### Exercise prompt
Reproduce the listing exactly, keeping every word as it is.

### Given information
.....
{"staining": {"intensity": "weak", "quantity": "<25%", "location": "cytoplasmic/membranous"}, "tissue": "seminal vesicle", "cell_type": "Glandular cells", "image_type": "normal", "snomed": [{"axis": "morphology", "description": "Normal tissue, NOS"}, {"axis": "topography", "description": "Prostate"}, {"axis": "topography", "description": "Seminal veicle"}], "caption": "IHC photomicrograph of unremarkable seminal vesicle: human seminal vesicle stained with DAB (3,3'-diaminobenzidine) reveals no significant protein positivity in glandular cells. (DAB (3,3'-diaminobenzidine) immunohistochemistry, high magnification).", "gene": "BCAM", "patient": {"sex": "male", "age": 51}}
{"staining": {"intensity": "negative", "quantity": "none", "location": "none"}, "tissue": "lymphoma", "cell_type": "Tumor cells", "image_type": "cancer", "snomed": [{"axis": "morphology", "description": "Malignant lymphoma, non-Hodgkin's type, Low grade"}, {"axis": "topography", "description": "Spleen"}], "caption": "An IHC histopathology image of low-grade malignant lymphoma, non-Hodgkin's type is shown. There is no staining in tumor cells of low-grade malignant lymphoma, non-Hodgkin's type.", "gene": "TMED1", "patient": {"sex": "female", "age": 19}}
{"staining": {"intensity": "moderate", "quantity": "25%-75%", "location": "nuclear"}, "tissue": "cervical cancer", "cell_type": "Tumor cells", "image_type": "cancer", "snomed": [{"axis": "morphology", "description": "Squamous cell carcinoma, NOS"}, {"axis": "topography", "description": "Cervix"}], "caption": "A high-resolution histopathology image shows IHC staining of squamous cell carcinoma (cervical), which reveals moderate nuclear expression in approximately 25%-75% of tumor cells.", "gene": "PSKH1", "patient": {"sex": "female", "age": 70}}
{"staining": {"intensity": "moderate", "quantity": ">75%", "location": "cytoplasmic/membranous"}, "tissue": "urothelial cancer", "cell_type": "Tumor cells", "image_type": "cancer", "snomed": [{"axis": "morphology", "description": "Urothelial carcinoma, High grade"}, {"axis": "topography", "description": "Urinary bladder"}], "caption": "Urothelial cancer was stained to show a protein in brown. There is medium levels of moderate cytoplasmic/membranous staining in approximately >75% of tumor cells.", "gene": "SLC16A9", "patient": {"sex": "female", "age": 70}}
.....
### Task solution
{"staining": {"intensity": "weak", "quantity": "<25%", "location": "cytoplasmic/membranous"}, "tissue": "seminal vesicle", "cell_type": "Glandular cells", "image_type": "normal", "snomed": [{"axis": "morphology", "description": "Normal tissue, NOS"}, {"axis": "topography", "description": "Prostate"}, {"axis": "topography", "description": "Seminal veicle"}], "caption": "IHC photomicrograph of unremarkable seminal vesicle: human seminal vesicle stained with DAB (3,3'-diaminobenzidine) reveals no significant protein positivity in glandular cells. (DAB (3,3'-diaminobenzidine) immunohistochemistry, high magnification).", "gene": "BCAM", "patient": {"sex": "male", "age": 51}}
{"staining": {"intensity": "negative", "quantity": "none", "location": "none"}, "tissue": "lymphoma", "cell_type": "Tumor cells", "image_type": "cancer", "snomed": [{"axis": "morphology", "description": "Malignant lymphoma, non-Hodgkin's type, Low grade"}, {"axis": "topography", "description": "Spleen"}], "caption": "An IHC histopathology image of low-grade malignant lymphoma, non-Hodgkin's type is shown. There is no staining in tumor cells of low-grade malignant lymphoma, non-Hodgkin's type.", "gene": "TMED1", "patient": {"sex": "female", "age": 19}}
{"staining": {"intensity": "moderate", "quantity": "25%-75%", "location": "nuclear"}, "tissue": "cervical cancer", "cell_type": "Tumor cells", "image_type": "cancer", "snomed": [{"axis": "morphology", "description": "Squamous cell carcinoma, NOS"}, {"axis": "topography", "description": "Cervix"}], "caption": "A high-resolution histopathology image shows IHC staining of squamous cell carcinoma (cervical), which reveals moderate nuclear expression in approximately 25%-75% of tumor cells.", "gene": "PSKH1", "patient": {"sex": "female", "age": 70}}
{"staining": {"intensity": "moderate", "quantity": ">75%", "location": "cytoplasmic/membranous"}, "tissue": "urothelial cancer", "cell_type": "Tumor cells", "image_type": "cancer", "snomed": [{"axis": "morphology", "description": "Urothelial carcinoma, High grade"}, {"axis": "topography", "description": "Urinary bladder"}], "caption": "Urothelial cancer was stained to show a protein in brown. There is medium levels of moderate cytoplasmic/membranous staining in approximately >75% of tumor cells.", "gene": "SLC16A9", "patient": {"sex": "female", "age": 70}}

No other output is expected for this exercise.